Setelah Tuan Caspal tidak hadir pada pertemuan suku kemarin malam,
Doyoh tampak gamang. “Nona Dona, Bagaimana ini? Tampaknya keempat suku itu mulai marah dengan sikap Tuan Caspal. Kalo ini dibiarkan berlarut – larut pasti akan pecah perang.”
Sejenak penguasa Taragam itu berpikir.
“Apa sudah parah perbuatan yang dilakukan Tuan Caspal itu?”
“Sangat keterlaluan sekali nona Dona, bahkan Tuan Caspal sampe merusak pintu irigasi segala dan membuat saluran baru untuk sawahnya sendiri.”
Dona tidak langsung menanggapi.
Akal sehatnya sedang memperhitungkan sesuatu.
“Ditambah lagi dukun – dukun suku Cimbrit mulai berulah dengan mengguna – gunai dagangan dari keempat suku itu, hingga sayur – sayuran dari suku Wowor menjadi mudah busuk.”
Akhirnya penguasa Taragam itu membuka ucapan.
“Tampaknya tidak mungkin kita bertindak tanpa menunjukkan kekerasan.”
“Tapi mungkin itu akan mempengaruhi kestabilan di Cilikan.”
“Iya, memang benar, pak Doyoh.
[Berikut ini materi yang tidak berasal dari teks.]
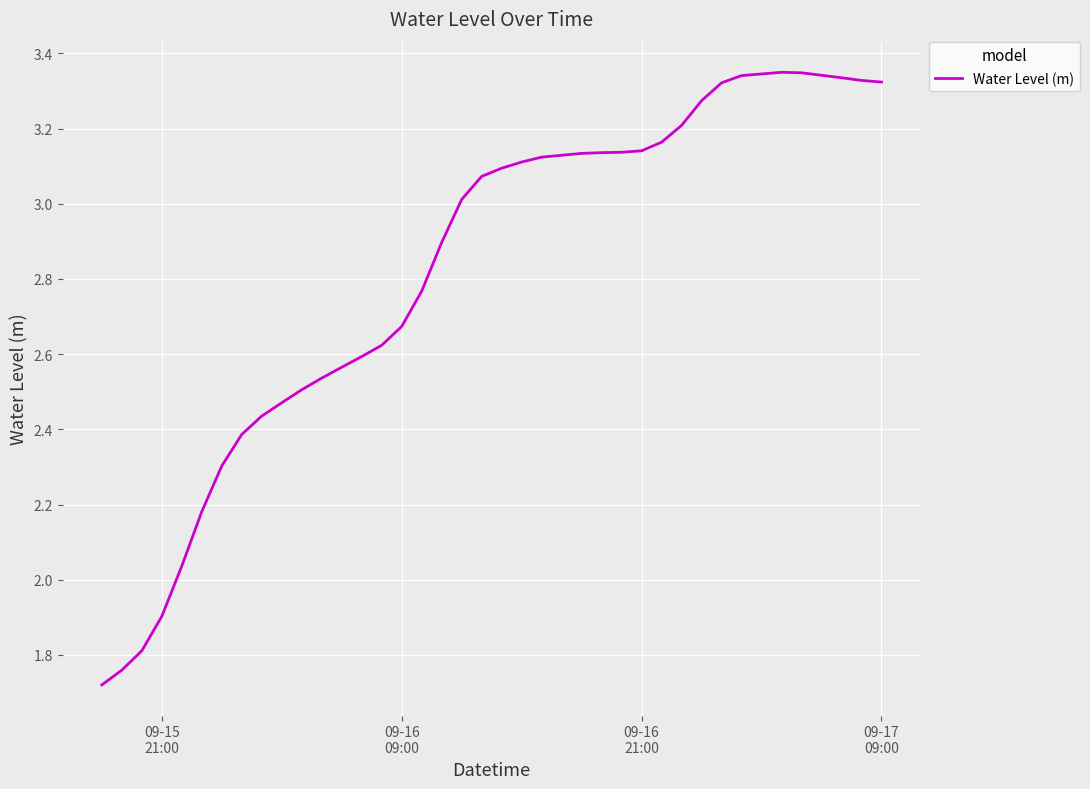

What is the difference between the maximum and minimum values?

1.6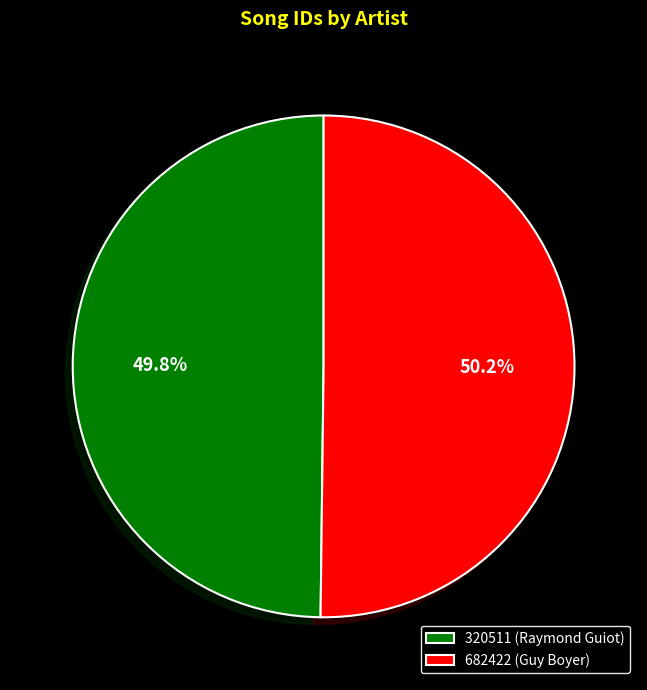

Does any single category account for the majority?

Yes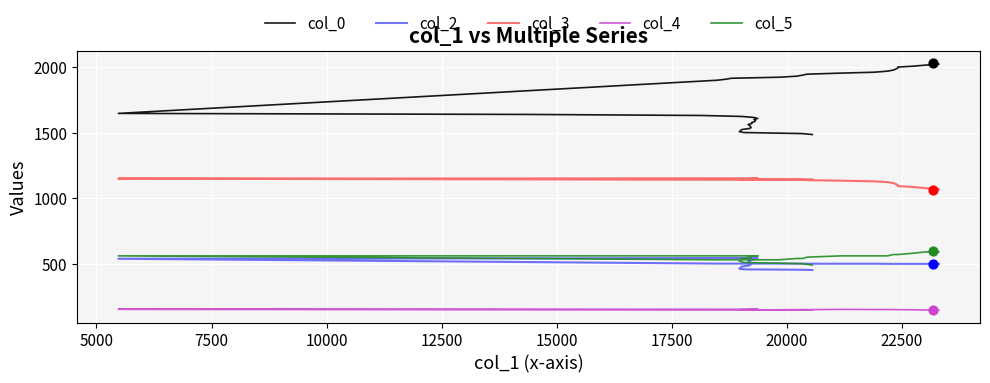

Which series has the largest total across all categories?

col_0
Dulu pak Tuwang juga mewanti – wanti hal itu.”
“Lalu apakah kita harus melibatkan suku – suku yang lain?”
“Saya rasa tidak perlu, pak Doyoh. Saya akan coba dengan cara saya sendiri.”
“Pak Serdi,, Pak Serdi,,”
“Ya,, Siap, nona,”
“Tolong siapkan pasukan, Kita akan ke Cakem.”
“Oh ya,, Siap, nona,”, sahut Serdi, segera bergerak.